C2000 hard hit by US arm rejig
Massive restructure costs at Ameriquest have dented the distributor'sprofit
Computer 2000 has warned it is unlikely to pay a dividend for its 1996 fiscal year as a result of the financial strain of restructuring its troubled US arm Ameriquest.
Ameriquest has announced a $8.5 million loss in its Q3 ended 30 June, and a massive cost-cutting plan. It has also appointed Michael Dressen as president, to join the firm from C2000's Italian subsidiary.
Dressen has filled the position that former Frontline MD Mark Mulford left in May. Mulford resigned from his role as president and COO, giving up a salary of $190,000 plus bonuses of up to $404,000. Significantly, he has not taken up a new job since he left.

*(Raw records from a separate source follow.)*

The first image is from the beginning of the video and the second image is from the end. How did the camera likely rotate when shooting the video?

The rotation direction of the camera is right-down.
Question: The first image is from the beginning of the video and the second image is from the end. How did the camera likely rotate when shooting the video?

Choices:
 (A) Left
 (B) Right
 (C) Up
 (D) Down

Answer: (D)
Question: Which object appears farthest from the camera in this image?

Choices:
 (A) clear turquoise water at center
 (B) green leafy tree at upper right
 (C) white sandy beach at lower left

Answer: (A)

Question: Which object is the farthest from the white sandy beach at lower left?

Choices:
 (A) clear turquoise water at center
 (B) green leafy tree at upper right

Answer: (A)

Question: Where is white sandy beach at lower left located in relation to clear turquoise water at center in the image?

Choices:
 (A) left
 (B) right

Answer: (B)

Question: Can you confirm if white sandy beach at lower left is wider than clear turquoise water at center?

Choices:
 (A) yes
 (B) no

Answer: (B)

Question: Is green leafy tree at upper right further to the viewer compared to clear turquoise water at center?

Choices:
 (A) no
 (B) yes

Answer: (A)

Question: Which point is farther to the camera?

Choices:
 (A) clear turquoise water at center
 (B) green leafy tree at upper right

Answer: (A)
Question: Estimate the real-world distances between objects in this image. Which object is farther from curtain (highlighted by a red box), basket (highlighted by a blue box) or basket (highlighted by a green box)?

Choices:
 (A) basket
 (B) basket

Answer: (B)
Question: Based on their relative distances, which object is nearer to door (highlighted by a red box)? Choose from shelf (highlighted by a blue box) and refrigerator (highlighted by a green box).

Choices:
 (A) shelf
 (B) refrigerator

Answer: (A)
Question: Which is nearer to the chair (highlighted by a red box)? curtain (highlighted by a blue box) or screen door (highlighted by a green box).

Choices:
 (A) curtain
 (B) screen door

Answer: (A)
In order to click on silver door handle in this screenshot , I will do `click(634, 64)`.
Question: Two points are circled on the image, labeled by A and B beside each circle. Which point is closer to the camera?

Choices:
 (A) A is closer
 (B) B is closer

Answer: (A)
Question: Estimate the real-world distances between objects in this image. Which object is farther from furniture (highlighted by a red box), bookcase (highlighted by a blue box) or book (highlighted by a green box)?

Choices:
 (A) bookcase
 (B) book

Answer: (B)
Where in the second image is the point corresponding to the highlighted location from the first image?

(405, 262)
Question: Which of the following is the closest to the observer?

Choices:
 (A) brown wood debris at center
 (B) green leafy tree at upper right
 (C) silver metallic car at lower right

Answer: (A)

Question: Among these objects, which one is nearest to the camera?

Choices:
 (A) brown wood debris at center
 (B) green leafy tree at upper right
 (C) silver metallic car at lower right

Ameriquest also announced it will move its purchasing, marketing and administrative departments in October from California to an existing site in Miami, making around 60 people redundant in the process.
Steve de Windt, chairman and CEO of Ameriquest, said: 'By bringing our operations together we will not only reduce operational expenses, but also be able to improve communication, service and support to customers and vendors, and eliminate the redundancies we have today.'
C2000's group worldwide sales grew by 37 per cent to around DM5.1 billion in the nine months up to 30 June, compared with DM4.9 billion for the whole of fiscal 1995.
But pre-tax profit amounted to DM13.3 million for the first three quarters of 1996, compared with DM40.4 million in the entire previous fiscal year.
The group did not release the figures for the first three quarters of 1995.
C2000 representatives described the results as satisfactory, given the costs of Ameri-quest's restructure.